Fire-control System - Naval Fire Control

Naval Fire Control

The situation for naval fire control was more complex because of the need to control the firing of several guns at once. In naval engagements both the firing guns and target are moving, and the variables are compounded by the greater distances and times involved. Naval gun fire control potentially involves three levels of complexity. Local control originated with primitive gun installations aimed by the individual gun crews. Director control aims all guns on the ship at a single target. Coordinated gunfire from a formation of ships at a single target was a focus of battleship fleet operations. Corrections are made for surface wind velocity, firing ship roll and pitch, powder magazine temperature, drift of rifled projectiles, individual gun bore diameter adjusted for shot-to-shot enlargement, and rate of change of range with additional modifications to the firing solution based upon the observation of preceding shots.

Rudimentary naval fire control systems were first developed around the time of World War I.

For the UK, their first system was built before World War I. At the heart was an analogue computer designed by Commander (later Admiral Sir) Frederic Charles Dreyer that calculated rate of change of range. The Dreyer Table was to be improved and served into the interwar period at which point it was superseded in new and reconstructed ships by the Admiralty Fire Control Table.

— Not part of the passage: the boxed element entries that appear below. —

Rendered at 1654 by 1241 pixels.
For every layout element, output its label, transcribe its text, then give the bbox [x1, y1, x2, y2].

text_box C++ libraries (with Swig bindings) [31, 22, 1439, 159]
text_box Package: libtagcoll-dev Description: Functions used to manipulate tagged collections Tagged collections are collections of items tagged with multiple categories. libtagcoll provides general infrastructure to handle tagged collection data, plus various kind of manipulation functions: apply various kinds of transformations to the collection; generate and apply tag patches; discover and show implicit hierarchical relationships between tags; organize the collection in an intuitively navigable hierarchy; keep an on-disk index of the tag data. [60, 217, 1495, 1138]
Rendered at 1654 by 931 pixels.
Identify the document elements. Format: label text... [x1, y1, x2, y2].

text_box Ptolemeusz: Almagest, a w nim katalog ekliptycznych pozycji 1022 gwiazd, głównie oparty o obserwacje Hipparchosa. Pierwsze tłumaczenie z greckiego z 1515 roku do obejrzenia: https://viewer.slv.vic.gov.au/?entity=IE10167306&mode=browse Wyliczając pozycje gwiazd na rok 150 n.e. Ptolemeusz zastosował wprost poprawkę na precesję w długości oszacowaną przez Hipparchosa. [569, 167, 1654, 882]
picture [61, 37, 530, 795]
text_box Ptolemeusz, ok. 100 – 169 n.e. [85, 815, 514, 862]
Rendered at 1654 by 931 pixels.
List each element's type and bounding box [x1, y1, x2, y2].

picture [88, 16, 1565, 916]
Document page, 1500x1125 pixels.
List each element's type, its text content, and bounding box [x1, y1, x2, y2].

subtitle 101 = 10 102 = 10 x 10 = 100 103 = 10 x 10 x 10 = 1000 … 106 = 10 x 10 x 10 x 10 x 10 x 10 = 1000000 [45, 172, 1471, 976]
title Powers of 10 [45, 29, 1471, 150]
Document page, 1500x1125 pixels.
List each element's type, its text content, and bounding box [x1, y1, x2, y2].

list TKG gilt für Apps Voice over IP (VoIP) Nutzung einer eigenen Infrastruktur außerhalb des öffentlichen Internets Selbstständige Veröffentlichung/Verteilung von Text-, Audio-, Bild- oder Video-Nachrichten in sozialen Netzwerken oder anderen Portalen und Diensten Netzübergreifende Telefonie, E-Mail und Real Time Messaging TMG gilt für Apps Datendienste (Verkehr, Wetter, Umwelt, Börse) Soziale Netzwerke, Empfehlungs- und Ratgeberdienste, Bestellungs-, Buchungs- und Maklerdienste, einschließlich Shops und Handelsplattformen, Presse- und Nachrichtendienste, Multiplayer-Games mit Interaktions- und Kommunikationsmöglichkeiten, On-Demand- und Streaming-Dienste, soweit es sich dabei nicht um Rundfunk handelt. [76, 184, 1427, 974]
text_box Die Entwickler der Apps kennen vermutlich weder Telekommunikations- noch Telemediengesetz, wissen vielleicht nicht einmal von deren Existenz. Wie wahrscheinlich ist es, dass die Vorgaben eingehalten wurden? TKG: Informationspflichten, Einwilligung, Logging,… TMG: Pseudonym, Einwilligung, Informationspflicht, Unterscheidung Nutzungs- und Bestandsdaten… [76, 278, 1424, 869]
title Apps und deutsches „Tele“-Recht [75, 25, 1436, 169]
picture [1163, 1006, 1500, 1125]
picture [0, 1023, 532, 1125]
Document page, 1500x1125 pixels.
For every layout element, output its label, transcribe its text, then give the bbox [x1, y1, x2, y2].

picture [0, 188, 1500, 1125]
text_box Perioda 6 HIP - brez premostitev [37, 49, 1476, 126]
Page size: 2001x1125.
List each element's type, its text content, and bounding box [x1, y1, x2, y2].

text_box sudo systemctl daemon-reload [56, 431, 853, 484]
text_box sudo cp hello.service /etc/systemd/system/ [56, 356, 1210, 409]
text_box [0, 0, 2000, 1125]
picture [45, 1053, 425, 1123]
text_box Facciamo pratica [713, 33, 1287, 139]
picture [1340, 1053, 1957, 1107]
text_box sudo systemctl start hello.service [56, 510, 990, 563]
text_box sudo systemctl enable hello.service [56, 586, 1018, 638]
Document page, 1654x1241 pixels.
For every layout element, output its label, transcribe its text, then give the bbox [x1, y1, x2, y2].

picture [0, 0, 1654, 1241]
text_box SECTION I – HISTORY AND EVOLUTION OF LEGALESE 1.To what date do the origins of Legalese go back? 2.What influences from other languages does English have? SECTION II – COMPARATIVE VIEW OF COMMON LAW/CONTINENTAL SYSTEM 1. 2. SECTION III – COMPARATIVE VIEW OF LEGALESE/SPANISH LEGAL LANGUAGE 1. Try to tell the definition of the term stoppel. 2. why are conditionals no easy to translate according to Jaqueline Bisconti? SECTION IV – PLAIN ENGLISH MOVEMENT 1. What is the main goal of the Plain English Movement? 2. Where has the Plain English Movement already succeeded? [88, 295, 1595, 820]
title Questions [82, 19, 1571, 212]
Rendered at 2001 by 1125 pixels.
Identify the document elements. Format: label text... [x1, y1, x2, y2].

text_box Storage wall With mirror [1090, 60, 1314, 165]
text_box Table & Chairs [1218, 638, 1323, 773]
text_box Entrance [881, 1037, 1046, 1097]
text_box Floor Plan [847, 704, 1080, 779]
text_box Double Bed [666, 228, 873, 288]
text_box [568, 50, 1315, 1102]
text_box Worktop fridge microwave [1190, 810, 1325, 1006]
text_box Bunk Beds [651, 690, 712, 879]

The use of director-controlled firing, together with the fire control computer, moved the control of the gun laying from the individual turrets to a central position; although individual gun mounts and multi-gun turrets may retain a local control option for use when battle damage limits director information transfer (these would be simpler versions called "turret tables" in the RN). Guns could then be fired in planned salvos, with each gun giving a slightly different trajectory. Dispersion of shot caused by differences in individual guns, individual projectiles, powder ignition sequences, and transient distortion of ship structure was undesirably large at typical naval engagement ranges. Directors high on the superstructure had a better view of the enemy than a turret mounted sight, and the crew operating them were distant from the sound and shock of the guns. Gun directors were topmost, and the ends of their optical rangefinders protruded from their sides, giving them a distinctive appearance.

Unmeasured and uncontrollable ballistic factors, like high altitude temperature, humidity, barometric pressure, wind direction and velocity, required final adjustment through observation of fall of shot. Visual range measurement (of both target and shell splashes) was difficult prior to availability of Radar. The British favoured coincident rangefinders while the Germans favored the stereoscopic type. The former were less able to range on an indistinct target but easier on the operator over a long period of use, the latter the reverse.

In a typical World War II British ship the fire control system connected the individual gun turrets to the director tower (where the sighting instruments were) and the analogue computer in the heart of the ship. In the director tower, operators trained their telescopes on the target; one telescope measured elevation and the other bearing. Rangefinder telescopes on a separate mounting measured the distance to the target. These measurements were converted by the Fire Control Table into bearings and elevations for the guns to fire upon. In the turrets, the gunlayers adjusted the elevation of their guns to match an indicator which was the elevation transmitted from the Fire Control table — a turret layer did the same for bearing. When the guns were on target they were centrally fired.

Even with as much mechanization of the process, it still required a large human element; the Transmitting Station (the room that housed the Dreyer table) for HMS Hood's main guns housed 27 crew.

For U.S. Navy gun fire control systems, see ship gun fire-control systems.

Directors were largely unprotected from enemy fire. It was difficult to put much weight into armour so high up on the ship, and even if the armour did stop a shot, the impact alone would likely knock the instruments out of alignment. Sufficient armour to protect from smaller shells and fragments from hits to other parts of the ship was the limit.